About this task — Using the records below, give again exactly the lines from the line that contains "10 locations" through the line that contains "approach of word", both ends included, and only those.

────

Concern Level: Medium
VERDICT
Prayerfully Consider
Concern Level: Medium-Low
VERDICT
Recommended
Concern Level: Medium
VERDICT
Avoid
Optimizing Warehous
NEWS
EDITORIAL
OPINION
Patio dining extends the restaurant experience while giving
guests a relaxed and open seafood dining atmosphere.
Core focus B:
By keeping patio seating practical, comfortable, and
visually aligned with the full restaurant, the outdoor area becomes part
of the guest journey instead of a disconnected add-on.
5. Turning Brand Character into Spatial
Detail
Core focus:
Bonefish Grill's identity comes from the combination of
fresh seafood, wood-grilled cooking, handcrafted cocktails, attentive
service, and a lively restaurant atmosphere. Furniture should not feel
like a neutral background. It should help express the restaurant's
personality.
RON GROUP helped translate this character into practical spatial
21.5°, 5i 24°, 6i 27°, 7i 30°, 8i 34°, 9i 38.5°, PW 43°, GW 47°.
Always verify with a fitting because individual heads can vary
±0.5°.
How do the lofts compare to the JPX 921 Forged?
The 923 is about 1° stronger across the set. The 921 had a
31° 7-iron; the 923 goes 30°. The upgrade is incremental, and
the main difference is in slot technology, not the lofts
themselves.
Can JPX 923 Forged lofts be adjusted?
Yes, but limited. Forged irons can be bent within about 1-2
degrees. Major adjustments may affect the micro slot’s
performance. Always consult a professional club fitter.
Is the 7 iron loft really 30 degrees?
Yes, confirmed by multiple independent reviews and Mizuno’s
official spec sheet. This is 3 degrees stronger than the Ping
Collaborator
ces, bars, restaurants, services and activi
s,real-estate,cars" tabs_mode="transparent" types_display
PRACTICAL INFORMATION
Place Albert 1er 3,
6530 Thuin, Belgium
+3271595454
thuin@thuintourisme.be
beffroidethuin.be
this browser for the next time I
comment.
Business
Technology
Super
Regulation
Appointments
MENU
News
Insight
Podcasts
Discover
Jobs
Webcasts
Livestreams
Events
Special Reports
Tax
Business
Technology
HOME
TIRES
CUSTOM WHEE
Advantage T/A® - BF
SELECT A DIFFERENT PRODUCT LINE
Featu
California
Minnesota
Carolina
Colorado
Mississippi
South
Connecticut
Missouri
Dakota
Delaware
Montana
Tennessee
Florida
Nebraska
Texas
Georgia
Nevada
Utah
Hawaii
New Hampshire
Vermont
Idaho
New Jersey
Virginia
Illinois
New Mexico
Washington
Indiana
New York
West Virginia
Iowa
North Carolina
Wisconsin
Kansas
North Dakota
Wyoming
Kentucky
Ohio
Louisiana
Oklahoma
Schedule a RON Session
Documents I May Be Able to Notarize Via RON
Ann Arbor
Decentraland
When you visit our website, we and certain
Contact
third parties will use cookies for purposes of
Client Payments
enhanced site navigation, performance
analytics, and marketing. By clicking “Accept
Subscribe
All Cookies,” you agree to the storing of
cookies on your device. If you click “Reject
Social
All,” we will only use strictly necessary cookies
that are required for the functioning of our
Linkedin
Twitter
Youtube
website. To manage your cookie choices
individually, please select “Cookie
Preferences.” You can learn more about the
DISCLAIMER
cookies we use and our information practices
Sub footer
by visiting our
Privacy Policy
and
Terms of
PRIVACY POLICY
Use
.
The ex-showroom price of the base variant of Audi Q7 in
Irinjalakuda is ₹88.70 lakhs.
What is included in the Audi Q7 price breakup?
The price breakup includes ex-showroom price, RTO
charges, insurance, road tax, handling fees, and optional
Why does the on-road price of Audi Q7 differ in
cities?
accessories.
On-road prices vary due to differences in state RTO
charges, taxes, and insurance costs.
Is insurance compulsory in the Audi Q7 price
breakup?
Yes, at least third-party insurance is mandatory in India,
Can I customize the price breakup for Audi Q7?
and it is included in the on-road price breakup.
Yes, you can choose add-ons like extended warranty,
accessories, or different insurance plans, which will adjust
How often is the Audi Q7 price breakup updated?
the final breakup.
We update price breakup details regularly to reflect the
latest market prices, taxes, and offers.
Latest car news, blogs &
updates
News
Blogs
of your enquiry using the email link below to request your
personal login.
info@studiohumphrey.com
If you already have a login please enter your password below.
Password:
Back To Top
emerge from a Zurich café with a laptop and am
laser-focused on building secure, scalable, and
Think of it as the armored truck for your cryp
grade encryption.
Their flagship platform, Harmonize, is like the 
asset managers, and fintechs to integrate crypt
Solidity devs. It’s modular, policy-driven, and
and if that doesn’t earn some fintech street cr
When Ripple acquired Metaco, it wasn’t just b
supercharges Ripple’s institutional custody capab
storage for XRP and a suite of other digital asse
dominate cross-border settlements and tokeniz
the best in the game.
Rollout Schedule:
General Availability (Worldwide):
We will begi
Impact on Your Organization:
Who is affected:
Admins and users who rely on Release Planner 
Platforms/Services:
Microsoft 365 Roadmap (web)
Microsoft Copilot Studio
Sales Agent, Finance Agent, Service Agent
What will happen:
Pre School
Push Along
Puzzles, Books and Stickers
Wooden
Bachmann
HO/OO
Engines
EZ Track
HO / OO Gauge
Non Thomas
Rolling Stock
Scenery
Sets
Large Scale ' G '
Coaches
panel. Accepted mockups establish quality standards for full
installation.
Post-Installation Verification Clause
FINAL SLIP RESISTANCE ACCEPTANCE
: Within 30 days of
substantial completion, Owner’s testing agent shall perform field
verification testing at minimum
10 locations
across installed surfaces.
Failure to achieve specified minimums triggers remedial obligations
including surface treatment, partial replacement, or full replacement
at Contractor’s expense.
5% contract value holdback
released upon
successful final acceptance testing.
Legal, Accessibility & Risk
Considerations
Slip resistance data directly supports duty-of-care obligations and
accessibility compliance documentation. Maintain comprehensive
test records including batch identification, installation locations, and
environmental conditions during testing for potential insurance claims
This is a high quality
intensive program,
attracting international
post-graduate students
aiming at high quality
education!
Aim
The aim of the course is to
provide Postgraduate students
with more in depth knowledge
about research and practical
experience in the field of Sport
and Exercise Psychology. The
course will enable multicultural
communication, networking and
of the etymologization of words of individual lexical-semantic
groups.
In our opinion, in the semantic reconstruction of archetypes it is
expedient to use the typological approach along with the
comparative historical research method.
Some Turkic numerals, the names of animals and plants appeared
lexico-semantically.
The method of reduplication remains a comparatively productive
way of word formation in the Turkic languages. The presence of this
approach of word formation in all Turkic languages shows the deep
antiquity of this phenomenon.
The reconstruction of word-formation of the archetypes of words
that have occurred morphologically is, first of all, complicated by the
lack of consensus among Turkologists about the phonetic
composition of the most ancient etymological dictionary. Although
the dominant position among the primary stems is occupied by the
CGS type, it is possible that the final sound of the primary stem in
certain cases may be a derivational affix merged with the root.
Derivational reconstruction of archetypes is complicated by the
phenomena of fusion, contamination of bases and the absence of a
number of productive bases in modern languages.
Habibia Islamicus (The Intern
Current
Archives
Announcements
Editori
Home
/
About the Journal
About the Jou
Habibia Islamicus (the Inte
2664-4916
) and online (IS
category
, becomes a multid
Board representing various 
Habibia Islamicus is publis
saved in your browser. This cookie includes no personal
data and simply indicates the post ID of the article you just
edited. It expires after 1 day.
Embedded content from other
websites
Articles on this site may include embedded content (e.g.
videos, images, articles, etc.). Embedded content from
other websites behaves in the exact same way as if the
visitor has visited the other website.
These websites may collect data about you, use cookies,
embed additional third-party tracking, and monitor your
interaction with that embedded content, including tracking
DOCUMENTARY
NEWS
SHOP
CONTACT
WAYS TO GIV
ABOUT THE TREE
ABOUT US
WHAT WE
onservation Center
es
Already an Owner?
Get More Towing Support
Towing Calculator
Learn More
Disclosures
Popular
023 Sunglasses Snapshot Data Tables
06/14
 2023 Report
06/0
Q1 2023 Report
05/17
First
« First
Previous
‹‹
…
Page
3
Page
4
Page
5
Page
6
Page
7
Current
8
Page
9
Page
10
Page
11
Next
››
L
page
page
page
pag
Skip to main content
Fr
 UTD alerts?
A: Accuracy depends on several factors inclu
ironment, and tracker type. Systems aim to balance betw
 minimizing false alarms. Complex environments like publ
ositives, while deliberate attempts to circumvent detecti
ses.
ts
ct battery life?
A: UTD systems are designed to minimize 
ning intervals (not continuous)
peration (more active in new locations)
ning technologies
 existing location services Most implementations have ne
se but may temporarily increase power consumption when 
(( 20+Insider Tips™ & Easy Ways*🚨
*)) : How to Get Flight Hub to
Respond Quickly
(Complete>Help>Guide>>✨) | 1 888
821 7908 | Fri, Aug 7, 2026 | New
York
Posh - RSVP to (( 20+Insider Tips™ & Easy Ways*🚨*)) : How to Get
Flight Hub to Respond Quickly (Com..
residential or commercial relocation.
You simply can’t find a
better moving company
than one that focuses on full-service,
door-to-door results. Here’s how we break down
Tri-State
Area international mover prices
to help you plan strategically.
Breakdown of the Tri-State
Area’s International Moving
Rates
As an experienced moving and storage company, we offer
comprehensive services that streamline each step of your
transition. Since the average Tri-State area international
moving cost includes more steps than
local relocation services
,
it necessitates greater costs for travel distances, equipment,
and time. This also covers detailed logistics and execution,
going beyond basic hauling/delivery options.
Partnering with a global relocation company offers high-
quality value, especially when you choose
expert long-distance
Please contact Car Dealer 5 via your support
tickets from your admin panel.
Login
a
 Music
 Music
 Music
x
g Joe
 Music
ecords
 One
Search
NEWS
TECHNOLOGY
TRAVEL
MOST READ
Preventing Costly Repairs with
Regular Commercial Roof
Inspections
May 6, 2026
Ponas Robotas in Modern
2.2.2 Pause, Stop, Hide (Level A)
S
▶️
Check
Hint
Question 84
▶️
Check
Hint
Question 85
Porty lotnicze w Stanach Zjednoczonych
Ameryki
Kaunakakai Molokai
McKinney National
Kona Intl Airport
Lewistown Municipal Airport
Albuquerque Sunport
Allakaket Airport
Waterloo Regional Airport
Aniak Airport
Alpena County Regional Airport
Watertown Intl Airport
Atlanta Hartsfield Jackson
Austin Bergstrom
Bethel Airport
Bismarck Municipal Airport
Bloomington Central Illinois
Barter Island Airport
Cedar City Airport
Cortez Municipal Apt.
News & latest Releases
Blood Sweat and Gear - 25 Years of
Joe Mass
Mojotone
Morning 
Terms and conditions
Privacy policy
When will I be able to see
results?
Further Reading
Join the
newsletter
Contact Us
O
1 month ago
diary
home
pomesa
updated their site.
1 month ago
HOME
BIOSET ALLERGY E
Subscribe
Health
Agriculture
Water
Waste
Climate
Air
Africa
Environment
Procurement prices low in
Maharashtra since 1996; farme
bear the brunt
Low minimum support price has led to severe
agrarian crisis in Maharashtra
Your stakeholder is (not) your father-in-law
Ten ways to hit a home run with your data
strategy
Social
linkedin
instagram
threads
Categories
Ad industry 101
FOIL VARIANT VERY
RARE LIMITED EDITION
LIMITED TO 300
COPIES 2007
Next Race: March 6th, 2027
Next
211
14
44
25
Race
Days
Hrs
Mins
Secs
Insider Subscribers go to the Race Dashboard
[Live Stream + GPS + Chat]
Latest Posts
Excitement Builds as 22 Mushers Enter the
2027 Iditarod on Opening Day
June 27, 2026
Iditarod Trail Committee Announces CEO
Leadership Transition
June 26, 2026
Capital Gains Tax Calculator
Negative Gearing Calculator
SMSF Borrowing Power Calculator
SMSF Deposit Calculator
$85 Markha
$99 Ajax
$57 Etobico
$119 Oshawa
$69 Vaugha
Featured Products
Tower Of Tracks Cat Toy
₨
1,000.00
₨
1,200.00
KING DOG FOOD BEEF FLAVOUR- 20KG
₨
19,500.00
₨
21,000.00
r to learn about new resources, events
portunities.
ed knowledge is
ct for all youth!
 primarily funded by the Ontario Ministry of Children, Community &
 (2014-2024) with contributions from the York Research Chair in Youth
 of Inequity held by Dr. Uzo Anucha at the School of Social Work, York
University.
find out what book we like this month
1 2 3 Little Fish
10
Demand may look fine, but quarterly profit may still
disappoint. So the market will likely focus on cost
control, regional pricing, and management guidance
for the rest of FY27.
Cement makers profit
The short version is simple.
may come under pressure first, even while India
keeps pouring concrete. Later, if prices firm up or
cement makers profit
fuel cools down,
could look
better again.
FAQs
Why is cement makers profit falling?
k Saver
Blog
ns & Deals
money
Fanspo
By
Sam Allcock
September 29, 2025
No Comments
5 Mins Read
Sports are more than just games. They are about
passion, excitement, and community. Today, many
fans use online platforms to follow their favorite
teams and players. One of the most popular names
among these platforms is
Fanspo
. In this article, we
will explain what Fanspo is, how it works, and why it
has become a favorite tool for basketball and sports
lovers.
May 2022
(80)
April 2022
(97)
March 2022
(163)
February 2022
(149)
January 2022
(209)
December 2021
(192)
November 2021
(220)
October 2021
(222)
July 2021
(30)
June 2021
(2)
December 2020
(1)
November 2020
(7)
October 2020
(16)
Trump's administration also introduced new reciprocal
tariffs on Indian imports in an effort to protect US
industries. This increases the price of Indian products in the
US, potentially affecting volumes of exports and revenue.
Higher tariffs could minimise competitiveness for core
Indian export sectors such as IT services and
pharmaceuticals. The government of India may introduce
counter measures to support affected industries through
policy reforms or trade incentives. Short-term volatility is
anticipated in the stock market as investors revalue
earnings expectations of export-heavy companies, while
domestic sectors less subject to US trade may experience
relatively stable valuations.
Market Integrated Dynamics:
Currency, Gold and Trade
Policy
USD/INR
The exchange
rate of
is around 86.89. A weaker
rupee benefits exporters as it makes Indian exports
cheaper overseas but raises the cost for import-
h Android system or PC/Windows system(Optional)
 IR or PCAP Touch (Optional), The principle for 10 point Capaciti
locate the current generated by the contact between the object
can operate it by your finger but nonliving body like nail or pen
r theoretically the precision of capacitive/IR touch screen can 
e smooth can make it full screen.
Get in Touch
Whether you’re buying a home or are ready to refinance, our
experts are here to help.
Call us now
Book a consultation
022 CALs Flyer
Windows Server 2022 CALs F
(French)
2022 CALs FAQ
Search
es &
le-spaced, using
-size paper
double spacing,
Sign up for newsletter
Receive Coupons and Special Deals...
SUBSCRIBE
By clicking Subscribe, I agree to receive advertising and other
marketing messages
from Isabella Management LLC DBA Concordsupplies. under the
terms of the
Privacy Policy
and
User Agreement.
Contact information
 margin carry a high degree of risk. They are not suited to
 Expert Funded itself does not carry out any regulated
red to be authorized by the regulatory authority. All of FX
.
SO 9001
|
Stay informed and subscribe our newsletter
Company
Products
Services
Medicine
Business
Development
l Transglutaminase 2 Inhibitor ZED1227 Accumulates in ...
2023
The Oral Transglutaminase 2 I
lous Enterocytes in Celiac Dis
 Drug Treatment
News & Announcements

────

Output of the exercise —
10 locations
across installed surfaces.
Failure to achieve specified minimums triggers remedial obligations
including surface treatment, partial replacement, or full replacement
at Contractor’s expense.
5% contract value holdback
released upon
successful final acceptance testing.
Legal, Accessibility & Risk
Considerations
Slip resistance data directly supports duty-of-care obligations and
accessibility compliance documentation. Maintain comprehensive
test records including batch identification, installation locations, and
environmental conditions during testing for potential insurance claims
This is a high quality
intensive program,
attracting international
post-graduate students
aiming at high quality
education!
Aim
The aim of the course is to
provide Postgraduate students
with more in depth knowledge
about research and practical
experience in the field of Sport
and Exercise Psychology. The
course will enable multicultural
communication, networking and
of the etymologization of words of individual lexical-semantic
groups.
In our opinion, in the semantic reconstruction of archetypes it is
expedient to use the typological approach along with the
comparative historical research method.
Some Turkic numerals, the names of animals and plants appeared
lexico-semantically.
The method of reduplication remains a comparatively productive
way of word formation in the Turkic languages. The presence of this
approach of word formation in all Turkic languages shows the deep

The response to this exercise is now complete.